Required work
The answer must restate the listing word for word, without its images.

Source data
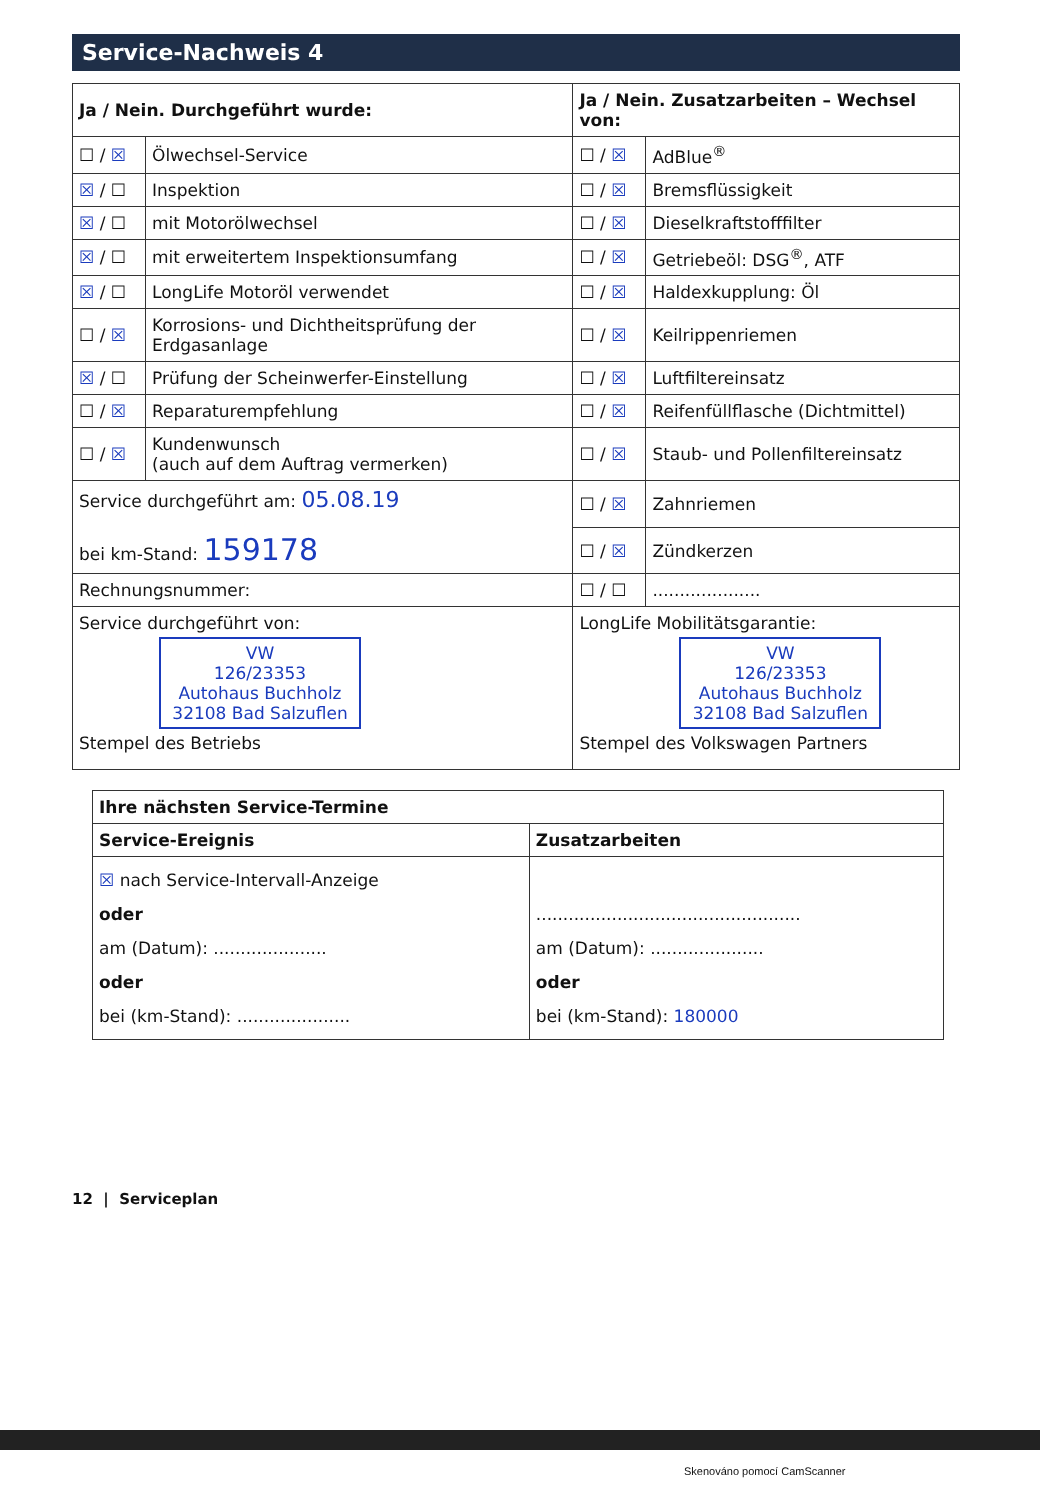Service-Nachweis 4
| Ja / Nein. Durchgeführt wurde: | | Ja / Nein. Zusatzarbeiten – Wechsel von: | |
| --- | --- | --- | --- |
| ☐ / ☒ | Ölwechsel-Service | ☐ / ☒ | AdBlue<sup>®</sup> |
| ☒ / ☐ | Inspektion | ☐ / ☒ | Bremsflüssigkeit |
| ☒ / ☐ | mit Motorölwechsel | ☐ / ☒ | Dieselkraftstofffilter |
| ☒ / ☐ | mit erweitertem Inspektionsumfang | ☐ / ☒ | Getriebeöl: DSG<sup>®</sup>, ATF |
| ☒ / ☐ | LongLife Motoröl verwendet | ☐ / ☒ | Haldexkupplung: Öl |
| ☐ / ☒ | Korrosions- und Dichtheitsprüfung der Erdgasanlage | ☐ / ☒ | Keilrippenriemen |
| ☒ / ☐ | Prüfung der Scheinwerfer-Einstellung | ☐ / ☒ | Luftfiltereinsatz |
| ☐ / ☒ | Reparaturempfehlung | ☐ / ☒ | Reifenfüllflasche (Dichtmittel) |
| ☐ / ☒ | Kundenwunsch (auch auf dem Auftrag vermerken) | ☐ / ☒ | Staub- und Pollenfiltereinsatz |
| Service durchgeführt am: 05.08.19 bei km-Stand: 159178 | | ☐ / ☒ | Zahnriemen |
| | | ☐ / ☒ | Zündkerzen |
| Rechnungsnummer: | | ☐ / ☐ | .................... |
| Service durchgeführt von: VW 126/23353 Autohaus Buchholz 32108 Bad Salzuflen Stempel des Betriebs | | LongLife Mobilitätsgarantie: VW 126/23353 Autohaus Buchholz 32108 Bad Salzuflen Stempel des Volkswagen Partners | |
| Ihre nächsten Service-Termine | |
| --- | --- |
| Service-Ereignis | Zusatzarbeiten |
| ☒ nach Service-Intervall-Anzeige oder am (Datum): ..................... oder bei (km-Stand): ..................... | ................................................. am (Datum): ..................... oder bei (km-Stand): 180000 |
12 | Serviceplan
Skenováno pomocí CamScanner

Output below
Service-Nachweis 4
| Ja / Nein. Durchgeführt wurde: | | Ja / Nein. Zusatzarbeiten – Wechsel von: | |
| --- | --- | --- | --- |
| ☐ / ☒ | Ölwechsel-Service | ☐ / ☒ | AdBlue<sup>®</sup> |
| ☒ / ☐ | Inspektion | ☐ / ☒ | Bremsflüssigkeit |
| ☒ / ☐ | mit Motorölwechsel | ☐ / ☒ | Dieselkraftstofffilter |
| ☒ / ☐ | mit erweitertem Inspektionsumfang | ☐ / ☒ | Getriebeöl: DSG<sup>®</sup>, ATF |
| ☒ / ☐ | LongLife Motoröl verwendet | ☐ / ☒ | Haldexkupplung: Öl |
| ☐ / ☒ | Korrosions- und Dichtheitsprüfung der Erdgasanlage | ☐ / ☒ | Keilrippenriemen |
| ☒ / ☐ | Prüfung der Scheinwerfer-Einstellung | ☐ / ☒ | Luftfiltereinsatz |
| ☐ / ☒ | Reparaturempfehlung | ☐ / ☒ | Reifenfüllflasche (Dichtmittel) |
| ☐ / ☒ | Kundenwunsch (auch auf dem Auftrag vermerken) | ☐ / ☒ | Staub- und Pollenfiltereinsatz |
| Service durchgeführt am: 05.08.19 bei km-Stand: 159178 | | ☐ / ☒ | Zahnriemen |
| | | ☐ / ☒ | Zündkerzen |
| Rechnungsnummer: | | ☐ / ☐ | .................... |
| Service durchgeführt von: VW 126/23353 Autohaus Buchholz 32108 Bad Salzuflen Stempel des Betriebs | | LongLife Mobilitätsgarantie: VW 126/23353 Autohaus Buchholz 32108 Bad Salzuflen Stempel des Volkswagen Partners | |
| Ihre nächsten Service-Termine | |
| --- | --- |
| Service-Ereignis | Zusatzarbeiten |
| ☒ nach Service-Intervall-Anzeige oder am (Datum): ..................... oder bei (km-Stand): ..................... | ................................................. am (Datum): ..................... oder bei (km-Stand): 180000 |
12 | Serviceplan
Skenováno pomocí CamScanner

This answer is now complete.